Chloé fit tinter les clés de sa voiture.
— L’état de ta maison ne m’a pas donné cette impression. On dirait celle d’un fantôme. Les draps sur les meubles, il n’y a que dans les demeures inhabitées qu’on voit ça. Tu devrais redonner un coup de neuf à la façade et au reste, ça fait vraiment… glacial. C’est toi-même qui me racontais le mal que tes parents s’étaient donné pour que cette belle bâtisse existe. J’aurais tant voulu les connaître, mais tu t’es toujours arrangé pour qu’on ne se voie jamais, eux et moi. Pourquoi ?
Ilan se contenta de hausser les épaules.
Chloé disparut, si rapidement que le jeune homme se demanda s’il n’avait pas juste rêvé.

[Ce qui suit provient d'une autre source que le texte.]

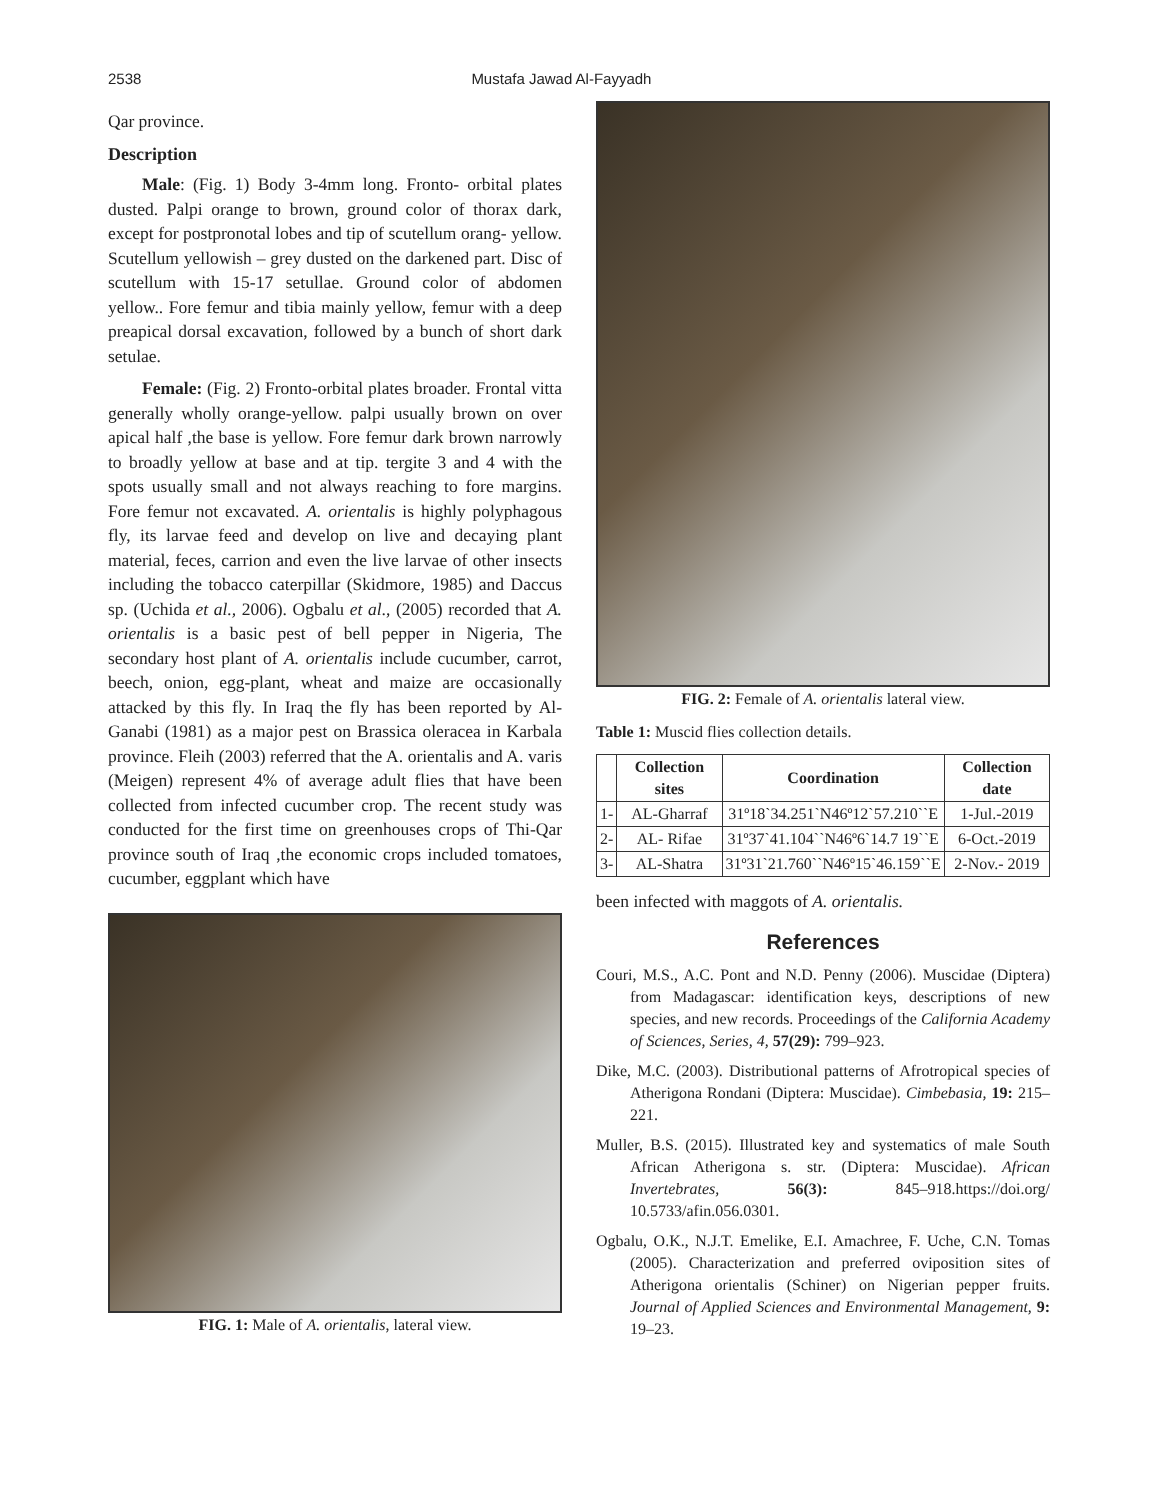2538 Mustafa Jawad Al-Fayyadh
Qar province.
Description
Male: (Fig. 1) Body 3-4mm long. Fronto- orbital plates dusted. Palpi orange to brown, ground color of thorax dark, except for postpronotal lobes and tip of scutellum orang- yellow. Scutellum yellowish – grey dusted on the darkened part. Disc of scutellum with 15-17 setullae. Ground color of abdomen yellow.. Fore femur and tibia mainly yellow, femur with a deep preapical dorsal excavation, followed by a bunch of short dark setulae.
Female: (Fig. 2) Fronto-orbital plates broader. Frontal vitta generally wholly orange-yellow. palpi usually brown on over apical half ,the base is yellow. Fore femur dark brown narrowly to broadly yellow at base and at tip. tergite 3 and 4 with the spots usually small and not always reaching to fore margins. Fore femur not excavated. A. orientalis is highly polyphagous fly, its larvae feed and develop on live and decaying plant material, feces, carrion and even the live larvae of other insects including the tobacco caterpillar (Skidmore, 1985) and Daccus sp. (Uchida et al., 2006). Ogbalu et al., (2005) recorded that A. orientalis is a basic pest of bell pepper in Nigeria, The secondary host plant of A. orientalis include cucumber, carrot, beech, onion, egg-plant, wheat and maize are occasionally attacked by this fly. In Iraq the fly has been reported by Al-Ganabi (1981) as a major pest on Brassica oleracea in Karbala province. Fleih (2003) referred that the A. orientalis and A. varis (Meigen) represent 4% of average adult flies that have been collected from infected cucumber crop. The recent study was conducted for the first time on greenhouses crops of Thi-Qar province south of Iraq ,the economic crops included tomatoes, cucumber, eggplant which have
FIG. 1: Male of A. orientalis, lateral view.
FIG. 2: Female of A. orientalis lateral view.
Table 1: Muscid flies collection details.
| | Collection sites | Coordination | Collection date |
| --- | --- | --- | --- |
| 1- | AL-Gharraf | 31º18`34.251`N46º12`57.210``E | 1-Jul.-2019 |
| 2- | AL- Rifae | 31º37`41.104``N46º6`14.7 19``E | 6-Oct.-2019 |
| 3- | AL-Shatra | 31º31`21.760``N46º15`46.159``E | 2-Nov.- 2019 |
been infected with maggots of A. orientalis.
References
Couri, M.S., A.C. Pont and N.D. Penny (2006). Muscidae (Diptera) from Madagascar: identification keys, descriptions of new species, and new records. Proceedings of the California Academy of Sciences, Series, 4, 57(29): 799–923.
Dike, M.C. (2003). Distributional patterns of Afrotropical species of Atherigona Rondani (Diptera: Muscidae). Cimbebasia, 19: 215–221.
Muller, B.S. (2015). Illustrated key and systematics of male South African Atherigona s. str. (Diptera: Muscidae). African Invertebrates, 56(3): 845–918.https://doi.org/ 10.5733/afin.056.0301.
Ogbalu, O.K., N.J.T. Emelike, E.I. Amachree, F. Uche, C.N. Tomas (2005). Characterization and preferred oviposition sites of Atherigona orientalis (Schiner) on Nigerian pepper fruits. Journal of Applied Sciences and Environmental Management, 9: 19–23.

Lorsqu’il revint dans le salon, il trouva un carton d’invitation posé sur la table basse, qui permettait l’accès à l’ Abilify , deux jours plus tard. Au dos était écrit : « Je compte vraiment sur toi. »
Tout était bien réel.
Ilan marchait vite, les mains dans les poches et le nez caché sous son écharpe, le long de l’avenue Kennedy.
L’hiver qui arrivait s’annonçait rigoureux, glacial d’après les météorologues, et certaines régions étaient déjà sous la neige. On prédisait, dans les jours à venir, une énorme dépression avec vents violents et précipitations, qui s’étendrait à toute la France.
Sur la droite, la Seine coulait, épaisse, et paraissait aussi noire que le fleuve des Enfers. En face, la tour Eiffel étincelait de mille lumières, comme le seul îlot de chaleur dans les ténèbres.